8月を迎えると、サリーナ公爵家の人びとは、昼間には気温が毎日40℃を超えて耐えがたい暑さになるパレルモを離れて、高原地帯の村、ドンナフガータに避暑に出かけるのが恒例だった。ドンナフガータ村では、サリーナ家は最大の地主だった。そして、サリーナ家は、そこに広壮な城館(パラッツォ)を保有していた。
ドン・ファブリーツィオは、この有力貴族としての住居の移転――避暑地への引っ越し――が、「革命」の最中でもあることとて、新たな現地政府からは認められないのではないかと危惧したが、何の支障もなく旅行・移動の許可がおりた。もっとも、タンクレーディが巧みに手を回して旅行許可願の申請手続きをおこなったからでもあった。
サリーナ公爵家の一行は、ドンナフガータの村民から盛大に歓迎された。というのも、旧弊な慣習と規範意識のなかで生き続ける農民たちは、自分たちの生活が続けられるのは、慈悲深いご領主様の恩恵によるものと信じていいたからだ。たしかに、サリーナ公爵がこの村に課す賦課金とか小作農民や借地農に請求する地代はことのほか低額で、あまつさえ地代の徴収を忘れる年さえあるのだから、ドン・ファブリーツィオは慈悲深き「殿様」だった。
しかも、歓迎のしるしに農民たちが野菜や肉用うの畜獣や鶏や卵を公爵に進呈しようものなら、地代の何倍もの謝礼が渡されるのだった。

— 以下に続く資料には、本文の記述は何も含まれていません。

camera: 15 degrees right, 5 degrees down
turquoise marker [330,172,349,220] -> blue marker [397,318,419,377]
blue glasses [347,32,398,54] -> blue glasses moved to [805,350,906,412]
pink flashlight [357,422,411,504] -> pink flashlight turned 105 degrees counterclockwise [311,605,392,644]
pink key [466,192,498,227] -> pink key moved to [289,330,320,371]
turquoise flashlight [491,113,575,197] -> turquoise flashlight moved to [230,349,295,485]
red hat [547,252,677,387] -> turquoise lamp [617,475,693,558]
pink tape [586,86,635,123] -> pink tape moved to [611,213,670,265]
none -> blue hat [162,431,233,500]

だから、ドン・ファブリーツィオが毎年夏に村に訪れる日には、村長や村役人、修道院長、主だった村人たちが村の中心部広場に集合して、盛大に歓迎式典を催すのだった。
その日、公爵歓迎の式典を差配し歓迎の演説をおこなったのは、村長、ドン・カロージェロ・セダーラだった。カロージェロは貧相な小男だが、この地方ではサリーナ公爵に次ぐ大地主だった。商才にたけた男で、手広く商業や金融業を営み、資産を蓄えた。とりわけ浪費家の貴族地主たちの土地が債務の片に差し押さえられ競売にかけられると、必ず買い取るという評判だった。
あと数年もすれば、サリーナ公爵をしのぐ最大の地主になると思われた。